Coachen van sporters met kenmerken van ADHD

Je kent allemaal wel een drukke sporter. Zo eentje die voor de wedstrijd door de kleedkamer stuitert. ADHD wordt dan snel geroepen. Toch is voor de diagnose meer nodig dan alleen druk gedrag. Vaak wordt deze sporter cognitief en sociaal emotioneel belemmerd in meerdere deelgebieden, dus in sport, maar ook op school of werk en thuis.

De karakteristieke symptomen zijn: aandachtsproblemen, overactiviteit en impulsiviteit, moeite met talige informatie vast te houden en te reproduceren, bezig met negatieve zelfspraak (waarom mislukt dit nu weer), sociaal gericht maar wel sociaal onhandig. De REM werkt soms onvoldoende en het GAS (op impuls reageren) juist heel goed. Dan toont de sporter zich ruzieachtig en oppositioneel tot zelfs agressief. 

Ouders vertellen soms niet dat hun kind ADHD heeft of medicatie gebruikt, omdat ze niet willen dat hun kind een ‘stempel’ krijgt. Dat is begrijpelijk.

Wanneer een sporter zichzelf of de ander in de weg gaat zitten is het handig om het na te vragen bij ouders. Ga geen diagnose noemen, maar benoem het gedrag dat je ziet (hij friemelt aan anderen, wiebelt heen en weer, praat door het verhaal heen) en vraag hoe je hem kan helpen. Dit zorgt ervoor dat ouders je meer uitleg gaan geven en jij de sporter beter gaat begrijpen.

Concentratie

Bij jonge sporters met ADHD zie je forse verschillen in concentratie. Het kan zijn dat ze zich in het klaslokaal geen vijf minuten kunnen concentreren, terwijl ze wel een uur geconcentreerd kunnen kijken naar een beeldscherm of in hun sport wel de aandacht kunnen behouden. Er zijn sporters die met medicatie op hun best zijn in de wedstrijd. Terwijl anderen zeggen: “Ik wil geen medicatie, want dan verlies ik mijn power en alertheid.”

De H van hyperactiviteit kun je in sport heel goed gebruiken, want dan zet je de behoefte tot bewegen goed in. Het valt echt op wanneer je een hyperactieve sporter door de juiste taakstelling (die volgehouden aandacht en inspanning vereist) ziet veranderen in een rustige sporter. Denk bijvoorbeeld aan een tennisser die je de opdracht geeft om de bal op een afgesproken target te slaan. 

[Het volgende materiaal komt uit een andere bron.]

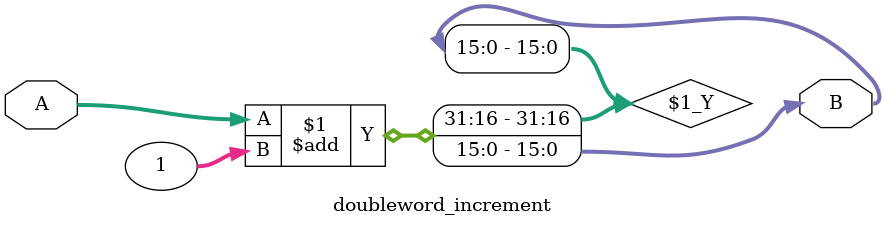
<source format=sv>
`ifndef INCREMENT
`define INCREMENT
module doubleword_increment (
    input logic [15:0] A,
    output logic [15:0] B
);
    assign B = A+1;
endmodule

`endif

</source>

Bij ADHD kan het zijn dat het richten van de aandacht en de informatieopname goed gaan (input), maar dat er juist problemen zijn in de output. Dus dan stuurt een sporter zijn handelen onvoldoende bij, wat leidt tot onbezonnen acties. Dan spreek jij wat af en gaat hij wat anders doen.

Tegelijkertijd kan deze onvoorspelbaarheid de tegenstander soms ook totaal op het verkeerde been zetten, waardoor er door het verrassingseffect een prachtige actie komt.

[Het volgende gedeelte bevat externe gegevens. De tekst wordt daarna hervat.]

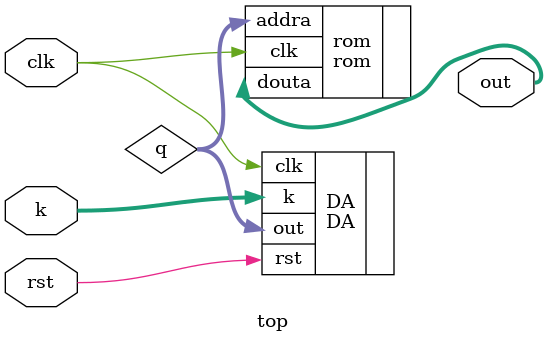
<source format=v>
module top (
    input clk,
    input rst,
    input [1:0] k,
    output [3:0] out
);

    wire [4:0] q;
    DA DA(.clk(clk), .rst(rst), .k(k), .out(q));
    rom rom(.clk(clk), .addra(q), .douta(out));
endmodule

</source>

Aanpak bij ADHD kenmerken 

Zorg dat je:

  • Relevante informatie vertelt;
  • Voorspelbaar bent; 
  • Neutraal reageert bij correcties van gedrag en humor gebruikt; 
  • Onderscheid maakt tussen onvermogen en ‘niet willen’; 
  • Zijn rol en functie binnen het team verduidelijkt;
  • Taakgericht bijstuurt;
  • Time-out mogelijkheid bespreekt en wie hier initiatief inneemt (de trainer of de sporter zelf). 

Vraag bij je sporter na wat zij nodig heeft.  Dan kan jij daar rekening mee houden. Vraag ook na wat je kan doen, als ze niet doen wat je van hen vraagt.